* _Reading passage_
═══

So much for a relaxed day for Sky. The gap is only 10 seconds though to that front group. But it is going up.

opqscyclingteam 7:48am via TweetDeck
#TDF: Saxo-Tinkoff leading it, 23" gap to the yellow and white jersey group.

#TDF: 19.2km to go, gap up to 30"

#TDF: Froome losing teammates in his group, 13.6km to go, 39" gap.

If it comes down to Sagan versus Cav, Cav has worked a lot more today than Sagan. But given how today has gone, there may still be a surprise or two ahead. Five kilometers to go and the gap is one minute! 
#TDF: 3.6km to go, 1'03" gap! 8'06" now to Valverde/Kittel group!

Yay!!!!!!!! A well deserved win for Mark Cavendish. Great riding by him and Chavanel and Terpstra in that lead group. I've said it too many times now, but Sky really should have brought Bernie Eisel to the Tour. An experienced road captain would be a big help to Froome.

Froome group arriving now, yellow jersey has lost 1.10 on Mollema and Contador. A great race continues.

Stage: Mark Cavendish
Yellow: Chris Froome

2 Mollema +2:28 3 Contador +2:45 4 Kreuziger +2:48 5 Ten Dam +3:01 6 Fuglsang +4:39 7 Kwiatkowski +4:44 8 Quintana +5:18

Wine:  2011 Domaine de la Folie “Petite Fugue”

Producer website:

From Selection Massale: The most important bottle of wine I've ever had in my life was a Pineau d'Aunis, this strange, rustic, nearly extinct red grape from the Loire valley.  It was made by a man named Eric Nicolas at Domaine de Belliviere, in the North of the valley.  I drank the bottle by myself with a penne all'arriabiata.  I drank the whole thing, my eyes widening more and more after each sip.  It was good.  It was brilliant.  It was potential, the potential of what wine could be, so much more than the simple pallet of most modern wines.  it was also potential, the potential of how little I knew about wine, about how much there was to understand, about how much was out there to be drank.  My mind bended, snapped and fell back into a different place.  I was smitten, it was never going to be the same.

═══

* _Required tasks_
1. List each rider in the numbered standings of the blog excerpt, positions 2 through 8, with the position and time gap shown for each.
2. Copy the part of the blog excerpt between "opqscyclingteam 7:48am via" and "help to Froome.", inclusive, without changing a word.

* _Source data_
═══

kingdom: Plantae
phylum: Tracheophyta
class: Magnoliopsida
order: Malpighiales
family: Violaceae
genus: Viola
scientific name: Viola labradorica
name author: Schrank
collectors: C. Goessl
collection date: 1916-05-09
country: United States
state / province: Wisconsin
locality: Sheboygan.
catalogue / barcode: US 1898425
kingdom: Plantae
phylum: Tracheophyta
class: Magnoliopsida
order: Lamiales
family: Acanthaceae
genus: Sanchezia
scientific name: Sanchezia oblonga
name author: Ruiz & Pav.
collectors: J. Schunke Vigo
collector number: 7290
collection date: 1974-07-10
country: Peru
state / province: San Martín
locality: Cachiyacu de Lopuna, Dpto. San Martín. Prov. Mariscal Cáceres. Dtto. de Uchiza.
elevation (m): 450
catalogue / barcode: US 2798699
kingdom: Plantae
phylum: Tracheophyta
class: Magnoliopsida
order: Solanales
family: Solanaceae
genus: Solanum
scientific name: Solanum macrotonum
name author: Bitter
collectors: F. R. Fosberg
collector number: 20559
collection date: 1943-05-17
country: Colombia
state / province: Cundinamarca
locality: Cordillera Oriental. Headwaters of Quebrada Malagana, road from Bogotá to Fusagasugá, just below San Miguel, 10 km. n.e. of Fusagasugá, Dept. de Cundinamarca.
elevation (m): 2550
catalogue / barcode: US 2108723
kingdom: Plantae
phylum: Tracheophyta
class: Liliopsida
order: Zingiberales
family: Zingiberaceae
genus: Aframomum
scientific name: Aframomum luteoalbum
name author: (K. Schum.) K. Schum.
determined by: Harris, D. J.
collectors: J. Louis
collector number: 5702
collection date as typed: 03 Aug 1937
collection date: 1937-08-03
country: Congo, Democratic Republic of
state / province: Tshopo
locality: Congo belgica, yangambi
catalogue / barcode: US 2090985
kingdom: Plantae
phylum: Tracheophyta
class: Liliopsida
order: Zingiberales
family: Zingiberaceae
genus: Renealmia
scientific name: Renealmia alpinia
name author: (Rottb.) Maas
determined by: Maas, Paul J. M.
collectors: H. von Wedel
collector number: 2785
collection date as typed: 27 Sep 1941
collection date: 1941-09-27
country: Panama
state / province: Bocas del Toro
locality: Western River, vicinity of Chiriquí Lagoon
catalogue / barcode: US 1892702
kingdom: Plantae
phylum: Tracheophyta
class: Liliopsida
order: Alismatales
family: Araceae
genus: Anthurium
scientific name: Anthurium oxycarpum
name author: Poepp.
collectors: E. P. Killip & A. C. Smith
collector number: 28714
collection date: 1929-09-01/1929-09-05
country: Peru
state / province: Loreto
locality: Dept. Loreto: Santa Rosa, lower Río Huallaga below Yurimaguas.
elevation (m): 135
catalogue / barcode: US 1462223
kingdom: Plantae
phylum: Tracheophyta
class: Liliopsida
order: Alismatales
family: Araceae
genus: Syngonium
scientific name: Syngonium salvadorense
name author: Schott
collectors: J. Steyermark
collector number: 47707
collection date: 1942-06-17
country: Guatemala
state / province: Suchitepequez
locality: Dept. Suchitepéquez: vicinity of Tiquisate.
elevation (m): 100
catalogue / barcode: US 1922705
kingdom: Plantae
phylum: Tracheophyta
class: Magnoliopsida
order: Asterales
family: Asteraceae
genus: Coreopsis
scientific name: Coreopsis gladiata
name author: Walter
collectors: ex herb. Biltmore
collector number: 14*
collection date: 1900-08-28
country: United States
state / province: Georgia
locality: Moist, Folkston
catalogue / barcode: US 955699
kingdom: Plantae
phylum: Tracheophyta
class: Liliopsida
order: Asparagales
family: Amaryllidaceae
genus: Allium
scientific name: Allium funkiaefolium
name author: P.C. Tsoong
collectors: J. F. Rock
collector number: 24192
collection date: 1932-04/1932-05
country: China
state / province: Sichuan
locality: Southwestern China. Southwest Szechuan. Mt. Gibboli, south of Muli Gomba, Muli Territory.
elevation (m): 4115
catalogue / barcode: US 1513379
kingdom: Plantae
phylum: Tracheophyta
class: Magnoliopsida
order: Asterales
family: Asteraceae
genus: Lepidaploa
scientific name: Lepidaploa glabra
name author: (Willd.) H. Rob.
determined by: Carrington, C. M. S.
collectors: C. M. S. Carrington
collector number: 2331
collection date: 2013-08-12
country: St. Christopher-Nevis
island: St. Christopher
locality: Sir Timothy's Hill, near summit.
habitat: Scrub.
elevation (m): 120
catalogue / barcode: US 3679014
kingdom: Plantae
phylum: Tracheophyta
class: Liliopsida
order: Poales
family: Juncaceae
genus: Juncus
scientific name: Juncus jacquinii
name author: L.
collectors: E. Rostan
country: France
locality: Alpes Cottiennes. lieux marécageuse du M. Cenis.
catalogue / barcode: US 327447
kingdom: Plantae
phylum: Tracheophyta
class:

═══

* _Replies_
1.
2. Mollema, +2:28
3. Contador, +2:45
4. Kreuziger, +2:48
5. Ten Dam, +3:01
6. Fuglsang, +4:39
7. Kwiatkowski, +4:44
8. Quintana, +5:18

2.
opqscyclingteam 7:48am via TweetDeck
#TDF: Saxo-Tinkoff leading it, 23" gap to the yellow and white jersey group.

#TDF: 19.2km to go, gap up to 30"

#TDF: Froome losing teammates in his group, 13.6km to go, 39" gap.

If it comes down to Sagan versus Cav, Cav has worked a lot more today than Sagan. But given how today has gone, there may still be a surprise or two ahead. Five kilometers to go and the gap is one minute! 
#TDF: 3.6km to go, 1'03" gap! 8'06" now to Valverde/Kittel group!

Yay!!!!!!!! A well deserved win for Mark Cavendish. Great riding by him and Chavanel and Terpstra in that lead group. I've said it too many times now, but Sky really should have brought Bernie Eisel to the Tour. An experienced road captain would be a big help to Froome.